En sevdiğiniz markanın indirime girdiğini öğrendiniz ve internetten alışveriş yapacaksınız. Fakat kullandığınız web sitesinde ürünün detaylarını cep telefonunuzdan göremiyorsunuz, fiyatı görmek için apayrı bir yere gitmeniz gerekiyor. Hevesiniz kaçmaz mı? Bambaşka bir örnekle ilerleyelim, müdavimi olduğunuz sosyal paylaşım sitesinde bir video beğendiniz fakat kendi sayfanızda paylaşamıyorsunuz. Can sıkıcı olur değil mi?
Deneyimlerimizden de yola çıkarsak; desktop tasarımlara ihtiyaç duymayacağımızı söyleyemeyiz.

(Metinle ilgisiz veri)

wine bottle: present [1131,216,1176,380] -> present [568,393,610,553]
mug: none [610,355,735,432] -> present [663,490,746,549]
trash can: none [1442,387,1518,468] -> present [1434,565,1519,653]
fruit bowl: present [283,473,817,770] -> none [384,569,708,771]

Desktop hala yetkinlik bakımından mobile kıyasla daha kapsamlı oluşu sebebiyle aslında pek de vazgeçilebilir bir pozisyonda değil. Fakat gelişen teknoloji ve yaygınlaşan kültür ile birlikte mobil cihazların hayatımızın her alanda merkezinde olduğunu düşünürsek; bu cihazların kullanım süreçlerinde mobil tasarımların her geçen gün kullanıcılar açısından daha erişilebilir bulunması, dolayısıyla da önemini artırması tartışılmaz ve engellenemez bir durum olarak karşımıza çıkıyor.
Peki web tasarımlarının mobile optimize edilmesi gerçekten gerekli mi?
Tabii ki evet. Öncelikli olarak web sitenizin mobil optimizasyonunu gerçekleştirmediyseniz, oldukça fazla sayıda kullanıcı kaybettiğinizi söyleyebiliriz. Yani web sitesinizin mobil adaptive (AWD) olması bozulmadan telefonda görünüyor olması mobil kullanıcı için yeterli bir deneyim değil. Mobil kullanıcının beklentisi websitenizin responsive (RWD) mantığında çalışarak mobil uyumlu davranışlar sergilemesi. Kullanıcılar, ihtiyaç duydukları verilere mümkün olan en kısa ve en kolay şekilde ulaşmak istiyor.
Araştırmalara göre, kullanıcıların %57’si, ziyaret ettikleri sitenin yüklenme süresi 3 saniyeyi geçtiği anda doğrudan sayfayı terkediyor. Burada da yine kullanıcıların imdadına mobil optimizasyon yetişiyor. Kısacası, mobil optimizasyon özellikle içerisinde bulunduğumuz çağın teknolojik gereksinimleri de düşünüldüğünde bir zorunluluk olarak karşımıza çıkıyor.
Kullanıcıların mobil cihazlarından yaptıkları içerik paylaşımları desktop cihazlardan yaptıkları paylaşımlara oranla iki kat fazla olduğunu biliyor muydunuz?
Tam bu noktada üretilen içeriklerin, mobil cihazlar üzerinden paylaşılabilir olması oldukça önemli bir ölçüt. Kısacası; bir marka olarak ürettiğiniz içerik yalnızca desktop cihazlardan paylaşılabilir nitelikteyse, mobil kullanıma ağırlık veren bir çok kullanıcının içeriğinizi paylaşamıyor oluşu ve buradan hareketle diğer kullanıcıların bu içeriğe erişemiyor oluşu, online dünyada genel bir marka bilinirliği yaratma potansiyelinizi 3’te 2 oranında düşürmüş oluyor.
Özetle mobil’in zaman-mekan bağlantısı olmaksızın her an ve her yerde ulaşılabiliyor oluşu, pratikliği, ve hızı bu yarışta mobil’i kazanan taraf yapıyor.